Hive Tutorial 28 : Hive vs Pig
Pig was developed by Yahoo in the year 2006 so that they can have an ad-hoc
method for creating and executing MapReduce jobs on huge data sets. The main
motive behind developing Pig was to cut-down on the time required for
development via its multi query approach. Pig is a high level data flow system
that renders you a simple language platform popularly known as Pig Latin that
can be used for manipulating data and queries.
When to use
Hive , When to use Pig?
If
you know SQL, then Hive will be very familiar to you. Since Hive uses
SQL, you will feel at home with all the familiar select, where, group by, and order by clauses similar to SQL
for relational databases. You do, however, lose some ability to optimize
the query, by relying on the Hive optimizer. This seems to be the case
for any implementation of SQL on any platform, Hadoop or traditional RDBMS,
where hints are sometimes ironically needed to teach the automatic optimizer
how to optimize properly.
However,
compared to Hive, Pig needs some mental adjustment for SQL users to
learn.
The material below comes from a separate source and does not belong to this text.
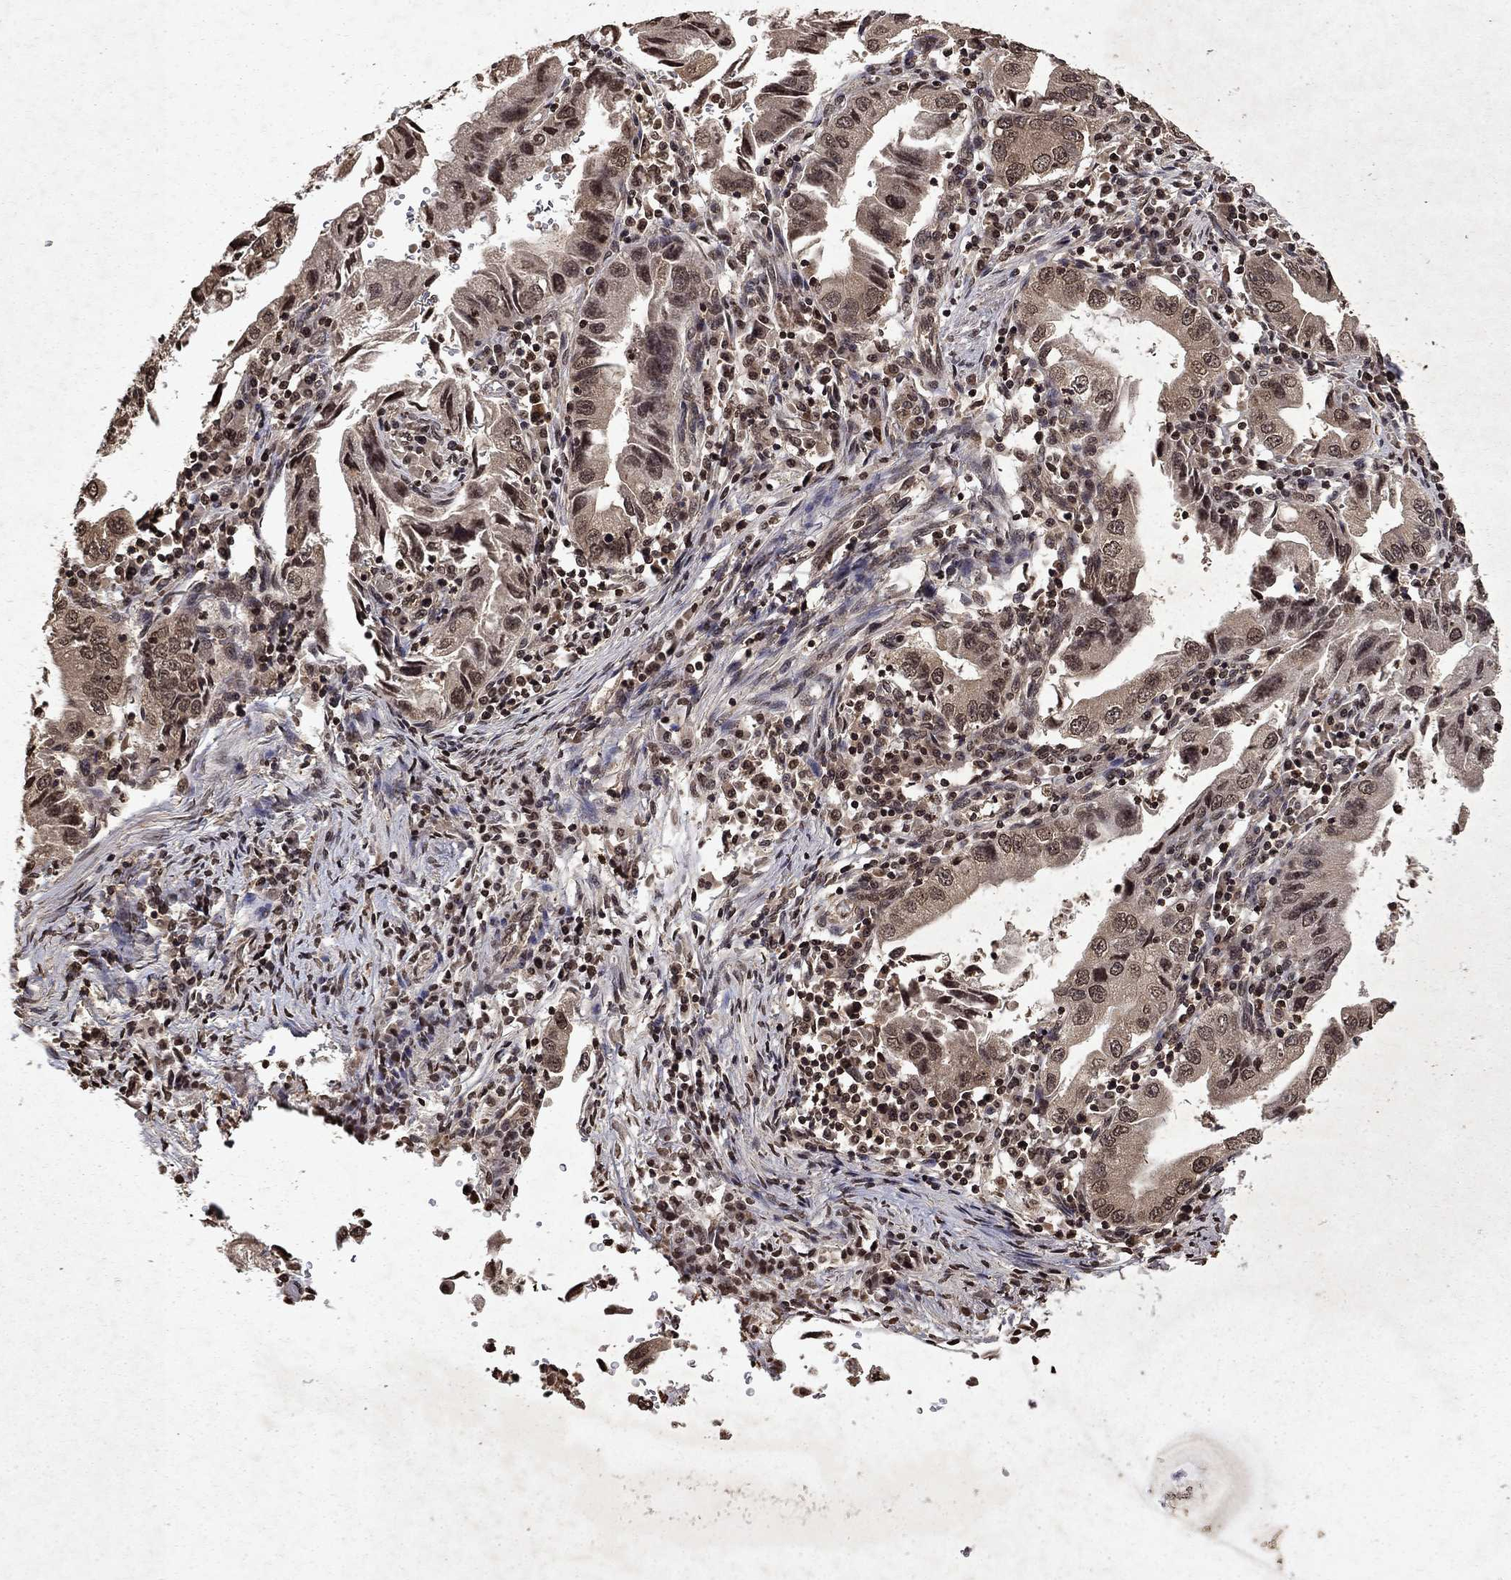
{"staining": {"intensity": "moderate", "quantity": "<25%", "location": "nuclear"}, "tissue": "stomach cancer", "cell_type": "Tumor cells", "image_type": "cancer", "snomed": [{"axis": "morphology", "description": "Adenocarcinoma, NOS"}, {"axis": "topography", "description": "Stomach"}], "caption": "Tumor cells show low levels of moderate nuclear positivity in approximately <25% of cells in stomach cancer (adenocarcinoma). The staining was performed using DAB to visualize the protein expression in brown, while the nuclei were stained in blue with hematoxylin (Magnification: 20x).", "gene": "PIN4", "patient": {"sex": "male", "age": 76}}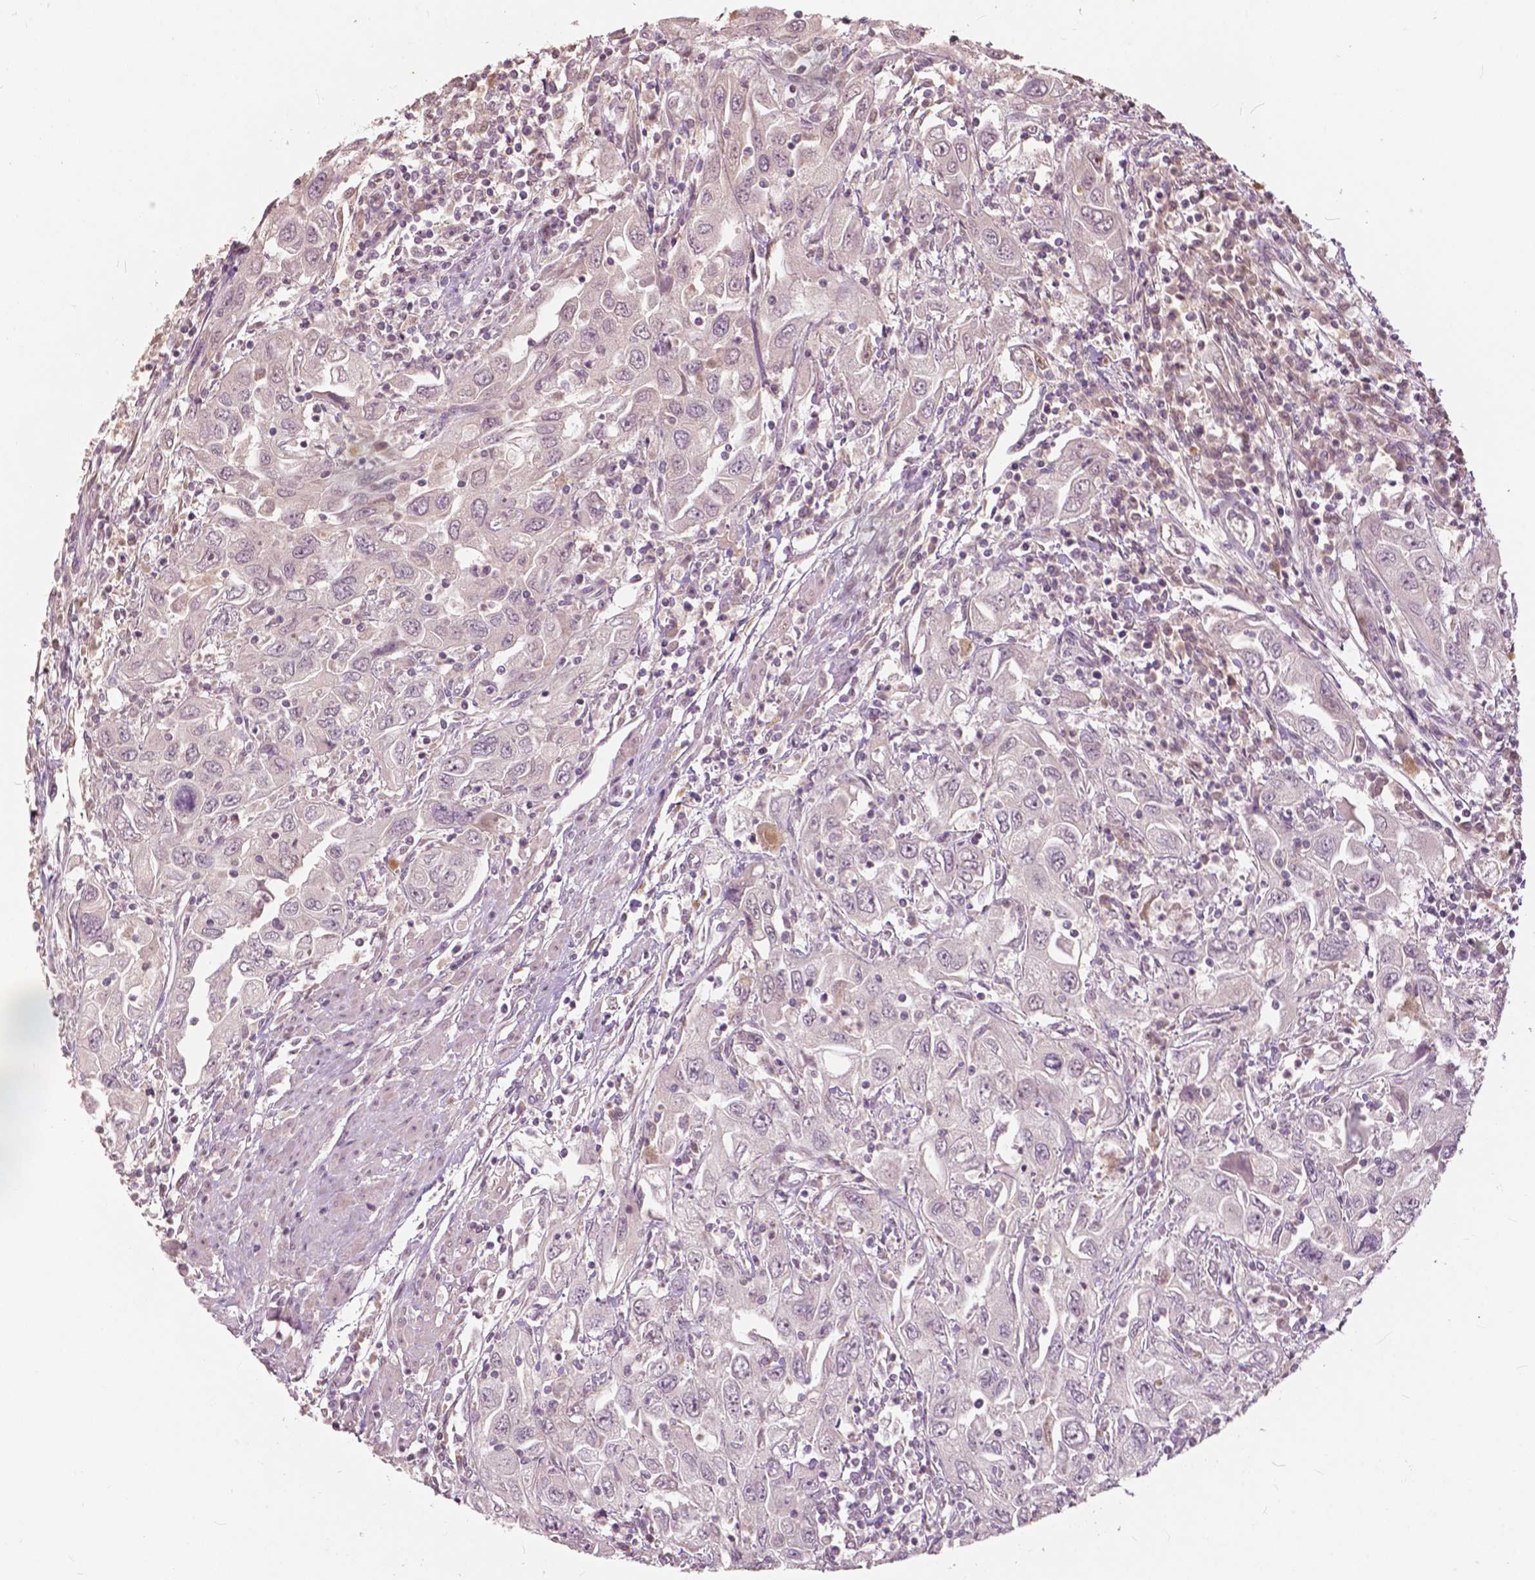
{"staining": {"intensity": "negative", "quantity": "none", "location": "none"}, "tissue": "urothelial cancer", "cell_type": "Tumor cells", "image_type": "cancer", "snomed": [{"axis": "morphology", "description": "Urothelial carcinoma, High grade"}, {"axis": "topography", "description": "Urinary bladder"}], "caption": "Urothelial cancer stained for a protein using immunohistochemistry (IHC) shows no expression tumor cells.", "gene": "ANGPTL4", "patient": {"sex": "male", "age": 76}}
Pig Latin has many of the usual data processing concepts that SQL
has, such as filtering, selecting, grouping, and ordering, but the syntax is a
little different from SQL (particularly the group by and flatten statements!).
Pig requires more verbose coding, although it’s still a fraction of what
straight Java MapReduce programs require. Pig also gives you more control
and optimization over the flow of the data than Hive does.